Whenever a line in the data holds the string "Sabak", pull that line out.
═══ STORED DATA ═══
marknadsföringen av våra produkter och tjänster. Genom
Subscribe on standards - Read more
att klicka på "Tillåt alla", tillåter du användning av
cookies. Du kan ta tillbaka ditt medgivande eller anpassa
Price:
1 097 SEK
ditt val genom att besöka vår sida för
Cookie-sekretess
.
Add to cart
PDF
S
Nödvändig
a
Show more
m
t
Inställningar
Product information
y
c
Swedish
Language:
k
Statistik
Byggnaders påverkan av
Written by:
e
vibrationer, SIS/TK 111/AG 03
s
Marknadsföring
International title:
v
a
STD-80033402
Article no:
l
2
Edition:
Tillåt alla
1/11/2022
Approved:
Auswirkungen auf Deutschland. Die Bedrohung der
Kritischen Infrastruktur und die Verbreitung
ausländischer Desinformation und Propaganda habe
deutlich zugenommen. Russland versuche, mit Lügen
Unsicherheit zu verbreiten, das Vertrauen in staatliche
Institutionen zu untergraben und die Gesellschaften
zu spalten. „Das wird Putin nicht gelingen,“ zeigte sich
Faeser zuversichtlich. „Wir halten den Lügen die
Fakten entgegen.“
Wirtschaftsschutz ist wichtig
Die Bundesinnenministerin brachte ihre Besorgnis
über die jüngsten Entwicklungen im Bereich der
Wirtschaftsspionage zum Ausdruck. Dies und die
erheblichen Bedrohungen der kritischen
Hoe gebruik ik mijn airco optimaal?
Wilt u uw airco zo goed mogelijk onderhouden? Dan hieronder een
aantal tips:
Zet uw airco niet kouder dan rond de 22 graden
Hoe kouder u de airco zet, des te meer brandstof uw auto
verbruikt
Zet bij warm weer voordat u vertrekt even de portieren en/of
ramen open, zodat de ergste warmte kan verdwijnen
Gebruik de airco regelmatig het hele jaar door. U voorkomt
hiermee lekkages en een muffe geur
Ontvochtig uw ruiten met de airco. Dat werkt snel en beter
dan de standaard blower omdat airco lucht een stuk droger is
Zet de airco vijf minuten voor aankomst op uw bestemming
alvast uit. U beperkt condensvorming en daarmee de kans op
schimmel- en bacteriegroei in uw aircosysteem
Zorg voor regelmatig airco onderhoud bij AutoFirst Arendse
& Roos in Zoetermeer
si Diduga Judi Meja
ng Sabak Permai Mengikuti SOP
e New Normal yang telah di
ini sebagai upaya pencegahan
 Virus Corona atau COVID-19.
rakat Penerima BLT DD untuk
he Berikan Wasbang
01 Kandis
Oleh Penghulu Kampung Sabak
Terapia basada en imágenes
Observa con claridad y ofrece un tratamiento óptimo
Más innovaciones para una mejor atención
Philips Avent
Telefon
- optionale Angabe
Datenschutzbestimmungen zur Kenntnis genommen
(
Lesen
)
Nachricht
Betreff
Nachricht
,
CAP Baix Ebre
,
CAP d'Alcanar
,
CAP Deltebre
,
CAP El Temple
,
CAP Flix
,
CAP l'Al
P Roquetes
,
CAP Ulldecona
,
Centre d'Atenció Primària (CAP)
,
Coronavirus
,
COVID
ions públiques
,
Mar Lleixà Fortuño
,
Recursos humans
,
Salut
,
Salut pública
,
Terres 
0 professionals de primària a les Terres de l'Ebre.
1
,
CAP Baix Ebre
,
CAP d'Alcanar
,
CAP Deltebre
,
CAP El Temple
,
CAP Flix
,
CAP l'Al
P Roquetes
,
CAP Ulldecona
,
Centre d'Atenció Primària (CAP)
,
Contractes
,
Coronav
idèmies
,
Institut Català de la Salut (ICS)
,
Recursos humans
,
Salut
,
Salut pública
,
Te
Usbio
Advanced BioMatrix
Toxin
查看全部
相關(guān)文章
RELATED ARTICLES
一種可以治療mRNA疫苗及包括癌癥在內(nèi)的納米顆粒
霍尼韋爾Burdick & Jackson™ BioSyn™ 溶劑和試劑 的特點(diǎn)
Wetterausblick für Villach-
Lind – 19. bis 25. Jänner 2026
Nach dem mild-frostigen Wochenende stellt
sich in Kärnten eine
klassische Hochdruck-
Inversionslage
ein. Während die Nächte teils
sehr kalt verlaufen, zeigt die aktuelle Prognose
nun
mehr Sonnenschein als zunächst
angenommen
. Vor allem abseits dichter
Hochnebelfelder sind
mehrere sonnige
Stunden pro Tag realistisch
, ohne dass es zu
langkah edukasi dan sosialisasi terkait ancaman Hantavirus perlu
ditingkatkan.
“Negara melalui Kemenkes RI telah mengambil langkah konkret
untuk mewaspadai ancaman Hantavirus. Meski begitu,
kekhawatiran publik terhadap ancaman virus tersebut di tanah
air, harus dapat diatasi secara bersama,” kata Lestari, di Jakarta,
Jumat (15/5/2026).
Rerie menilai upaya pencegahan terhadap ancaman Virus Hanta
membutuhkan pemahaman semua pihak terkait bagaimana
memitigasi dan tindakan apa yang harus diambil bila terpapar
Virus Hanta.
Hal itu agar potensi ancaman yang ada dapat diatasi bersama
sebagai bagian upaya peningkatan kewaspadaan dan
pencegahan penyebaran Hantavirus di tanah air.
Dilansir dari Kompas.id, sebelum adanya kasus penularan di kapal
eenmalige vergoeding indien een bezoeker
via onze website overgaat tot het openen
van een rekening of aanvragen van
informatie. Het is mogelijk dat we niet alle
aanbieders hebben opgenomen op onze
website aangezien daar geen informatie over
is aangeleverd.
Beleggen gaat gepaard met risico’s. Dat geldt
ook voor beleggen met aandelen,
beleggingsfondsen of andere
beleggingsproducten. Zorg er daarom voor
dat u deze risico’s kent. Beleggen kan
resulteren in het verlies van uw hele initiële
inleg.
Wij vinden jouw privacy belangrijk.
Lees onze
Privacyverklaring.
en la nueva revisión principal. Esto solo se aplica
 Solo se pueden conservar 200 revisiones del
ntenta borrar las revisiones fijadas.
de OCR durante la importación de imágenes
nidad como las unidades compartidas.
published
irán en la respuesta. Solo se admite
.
═══
═══ STORED DATA ═══
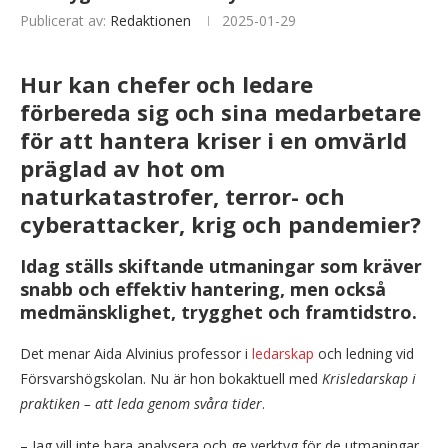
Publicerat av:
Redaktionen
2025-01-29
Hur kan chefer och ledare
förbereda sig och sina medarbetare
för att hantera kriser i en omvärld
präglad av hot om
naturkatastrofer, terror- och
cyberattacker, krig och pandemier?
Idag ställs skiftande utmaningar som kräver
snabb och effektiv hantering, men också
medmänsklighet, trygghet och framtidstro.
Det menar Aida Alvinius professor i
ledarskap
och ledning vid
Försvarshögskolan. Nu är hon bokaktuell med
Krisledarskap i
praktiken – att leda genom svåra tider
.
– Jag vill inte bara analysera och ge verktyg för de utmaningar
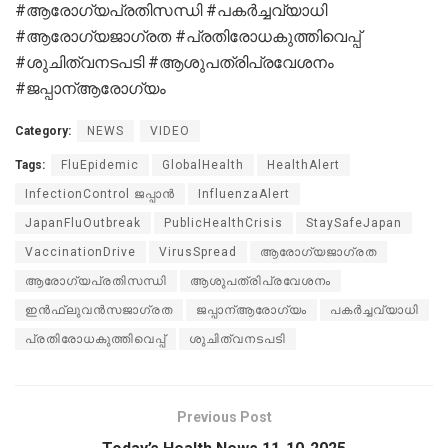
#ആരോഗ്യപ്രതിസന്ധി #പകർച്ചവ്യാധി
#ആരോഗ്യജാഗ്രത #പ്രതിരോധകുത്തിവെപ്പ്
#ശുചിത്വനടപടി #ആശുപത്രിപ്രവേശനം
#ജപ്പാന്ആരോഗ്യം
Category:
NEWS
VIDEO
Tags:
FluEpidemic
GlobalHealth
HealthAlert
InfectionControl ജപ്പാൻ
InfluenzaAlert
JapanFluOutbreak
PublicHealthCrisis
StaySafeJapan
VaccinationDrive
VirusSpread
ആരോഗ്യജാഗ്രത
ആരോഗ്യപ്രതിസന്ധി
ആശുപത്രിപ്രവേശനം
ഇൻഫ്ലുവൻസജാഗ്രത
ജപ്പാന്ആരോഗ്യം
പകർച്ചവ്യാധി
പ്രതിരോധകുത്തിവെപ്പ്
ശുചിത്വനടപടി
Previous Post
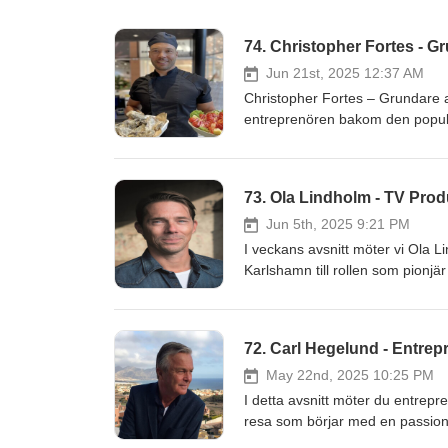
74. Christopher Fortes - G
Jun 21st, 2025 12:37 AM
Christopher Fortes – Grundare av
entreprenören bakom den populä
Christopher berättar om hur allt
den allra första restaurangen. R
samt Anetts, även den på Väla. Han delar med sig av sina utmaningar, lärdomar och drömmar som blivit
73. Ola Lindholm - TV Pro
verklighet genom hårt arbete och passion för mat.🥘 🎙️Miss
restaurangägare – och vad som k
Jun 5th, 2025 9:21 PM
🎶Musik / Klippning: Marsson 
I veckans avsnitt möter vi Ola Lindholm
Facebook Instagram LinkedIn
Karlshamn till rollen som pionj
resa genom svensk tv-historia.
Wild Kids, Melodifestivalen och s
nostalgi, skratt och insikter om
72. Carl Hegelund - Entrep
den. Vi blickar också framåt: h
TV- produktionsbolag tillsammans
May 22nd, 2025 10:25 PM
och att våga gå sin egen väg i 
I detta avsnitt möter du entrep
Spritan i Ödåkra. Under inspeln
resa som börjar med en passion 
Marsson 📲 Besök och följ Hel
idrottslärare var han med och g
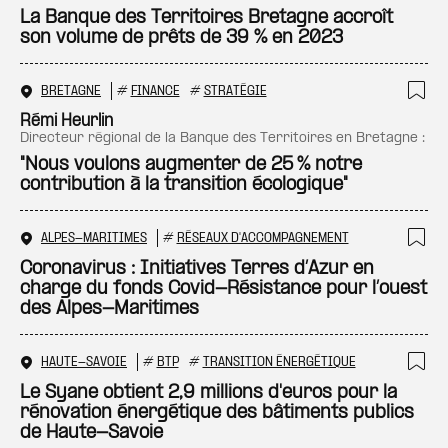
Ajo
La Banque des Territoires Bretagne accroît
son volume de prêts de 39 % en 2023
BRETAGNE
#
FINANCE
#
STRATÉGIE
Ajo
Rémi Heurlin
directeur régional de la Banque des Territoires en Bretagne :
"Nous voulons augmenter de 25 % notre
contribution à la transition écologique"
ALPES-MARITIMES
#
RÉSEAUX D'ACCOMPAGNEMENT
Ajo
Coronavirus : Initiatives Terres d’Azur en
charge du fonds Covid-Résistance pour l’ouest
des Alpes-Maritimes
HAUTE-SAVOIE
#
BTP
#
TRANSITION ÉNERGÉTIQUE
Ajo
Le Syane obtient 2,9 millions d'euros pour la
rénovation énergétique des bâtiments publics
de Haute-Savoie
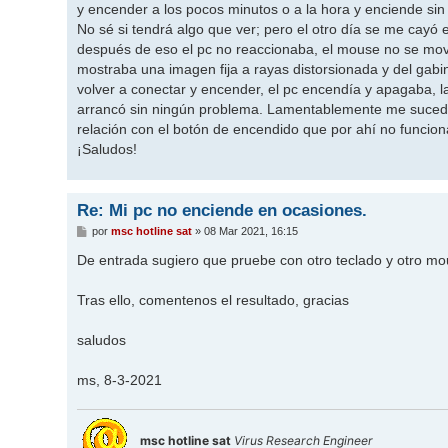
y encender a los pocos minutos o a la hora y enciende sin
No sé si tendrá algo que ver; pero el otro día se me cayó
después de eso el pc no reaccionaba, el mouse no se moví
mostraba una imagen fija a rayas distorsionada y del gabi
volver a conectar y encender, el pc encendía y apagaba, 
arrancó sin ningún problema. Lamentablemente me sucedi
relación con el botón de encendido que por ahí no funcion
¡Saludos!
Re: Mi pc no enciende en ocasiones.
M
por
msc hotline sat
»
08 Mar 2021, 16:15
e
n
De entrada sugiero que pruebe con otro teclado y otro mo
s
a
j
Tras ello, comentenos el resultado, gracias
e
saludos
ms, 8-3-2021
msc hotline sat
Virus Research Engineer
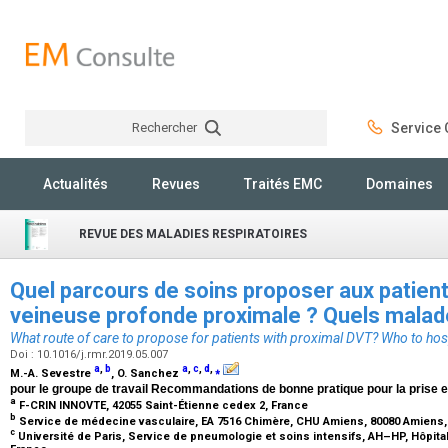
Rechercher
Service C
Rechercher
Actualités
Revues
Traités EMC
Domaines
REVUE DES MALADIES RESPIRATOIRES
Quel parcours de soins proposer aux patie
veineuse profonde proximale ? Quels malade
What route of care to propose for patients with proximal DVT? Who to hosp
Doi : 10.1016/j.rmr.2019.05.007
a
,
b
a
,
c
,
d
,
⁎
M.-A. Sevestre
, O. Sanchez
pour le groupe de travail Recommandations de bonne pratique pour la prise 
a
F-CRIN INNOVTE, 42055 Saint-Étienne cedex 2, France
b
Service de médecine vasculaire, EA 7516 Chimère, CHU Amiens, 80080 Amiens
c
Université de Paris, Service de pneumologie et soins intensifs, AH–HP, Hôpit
═══
• _EXERCISE RESULT_:
ng Sabak Permai Mengikuti SOP
Oleh Penghulu Kampung Sabak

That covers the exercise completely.